Dibaca Juga : Viral Dugaan Menu Basi di City Ice Cream, Ini Penjelasan Dinkes Sumut
Camat Jerebuu, Bernardus H Tage, mengatakan korban ditemukan di kebun milik neneknya yang berada tidak jauh dari pondok tempat ia biasa tinggal.
“Polisi datang evakuasi, kondisinya sudah tidak ada napas,” kata Bernardus, seperti dikutip dari Detikcom.
Bernardus menjelaskan, YS sehari-hari tinggal bersama neneknya di sebuah pondok kebun, sementara orang tuanya menetap di desa tetangga. Pada malam sebelum kejadian, korban menginap di rumah orang tuanya dan kembali ke pondok keesokan paginya.
Saat peristiwa itu terjadi, nenek korban tidak berada di pondok karena sejak malam berada di rumah tetangga untuk membantu memecah kemiri. Nenek korban mengetahui kejadian tersebut setelah diberi tahu oleh warga sekitar.
Sementara itu, Kepolisian Resor Ngada menemukan sepucuk surat tulisan tangan saat melakukan olah tempat kejadian perkara. Kepala Seksi Humas Polres Ngada, Ipda Benediktus R Pissort, membenarkan temuan surat tersebut.

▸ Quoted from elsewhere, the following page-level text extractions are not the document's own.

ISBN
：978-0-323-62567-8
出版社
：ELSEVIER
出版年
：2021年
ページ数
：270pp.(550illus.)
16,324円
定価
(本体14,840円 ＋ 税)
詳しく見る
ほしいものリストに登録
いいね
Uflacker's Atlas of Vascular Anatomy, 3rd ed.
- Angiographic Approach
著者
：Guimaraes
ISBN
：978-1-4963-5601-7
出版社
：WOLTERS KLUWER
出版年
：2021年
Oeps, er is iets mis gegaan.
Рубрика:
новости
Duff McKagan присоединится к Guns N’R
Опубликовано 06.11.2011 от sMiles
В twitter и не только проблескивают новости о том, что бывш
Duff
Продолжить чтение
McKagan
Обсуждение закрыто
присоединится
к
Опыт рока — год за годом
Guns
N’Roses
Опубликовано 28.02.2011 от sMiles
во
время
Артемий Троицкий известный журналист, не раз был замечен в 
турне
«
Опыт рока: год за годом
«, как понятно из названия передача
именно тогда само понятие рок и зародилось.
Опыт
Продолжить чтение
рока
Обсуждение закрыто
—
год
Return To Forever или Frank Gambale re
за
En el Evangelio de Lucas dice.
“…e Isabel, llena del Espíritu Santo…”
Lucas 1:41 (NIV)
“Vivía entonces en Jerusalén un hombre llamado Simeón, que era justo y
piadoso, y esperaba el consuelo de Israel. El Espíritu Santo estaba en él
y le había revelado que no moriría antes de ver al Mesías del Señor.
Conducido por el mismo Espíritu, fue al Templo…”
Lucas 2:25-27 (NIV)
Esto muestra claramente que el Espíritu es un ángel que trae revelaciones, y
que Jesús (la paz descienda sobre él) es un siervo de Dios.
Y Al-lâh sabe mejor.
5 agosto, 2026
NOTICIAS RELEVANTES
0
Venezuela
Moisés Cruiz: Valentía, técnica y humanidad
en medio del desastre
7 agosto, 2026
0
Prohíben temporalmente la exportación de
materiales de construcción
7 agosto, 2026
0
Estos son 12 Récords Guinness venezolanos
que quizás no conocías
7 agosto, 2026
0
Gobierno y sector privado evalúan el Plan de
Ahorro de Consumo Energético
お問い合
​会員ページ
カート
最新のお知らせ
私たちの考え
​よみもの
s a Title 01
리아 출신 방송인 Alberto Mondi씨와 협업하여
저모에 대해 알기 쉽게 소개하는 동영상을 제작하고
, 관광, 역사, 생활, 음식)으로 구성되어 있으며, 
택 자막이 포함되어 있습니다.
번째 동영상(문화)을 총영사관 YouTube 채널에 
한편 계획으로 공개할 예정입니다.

“Surat itu betul, petugas turun ke TKP dan menemukan surat itu, anak itu yang tulis,” kata Benediktus, Selasa (3/2/2026).
Surat tersebut ditulis menggunakan bahasa daerah Bajawa dan berisi ungkapan perpisahan korban kepada ibunya. Dalam salah satu bagian surat, korban menuliskan kalimat “Molo Mama” yang berarti “Selamat tinggal Mama”.
Berikut isi surat YBR kepada ibunya:
Kertas Tii Mama Reti (Surat untuk mama Reti)
Mama Galo Zee (Mama pelit sekali)
Mama molo Ja’o Galo mata Mae Rita ee Mama (Mama baik sudah. Kalau saya meninggal mama jangan menangis)
Mama jao Galo Mata Mae woe Rita ne’e gae ngao ee (Mama saya meninggal, jangan menangis juga jangan cari saya ee)
Dibaca Juga : Polda Sumut Periksa Pengakuan Mantan Polisi soal Kepemilikan Sabu
Hingga kini, polisi masih melakukan pendalaman terkait latar belakang peristiwa tersebut. Beredar informasi bahwa korban diduga kecewa terhadap ibunya, namun hal itu belum dapat dipastikan.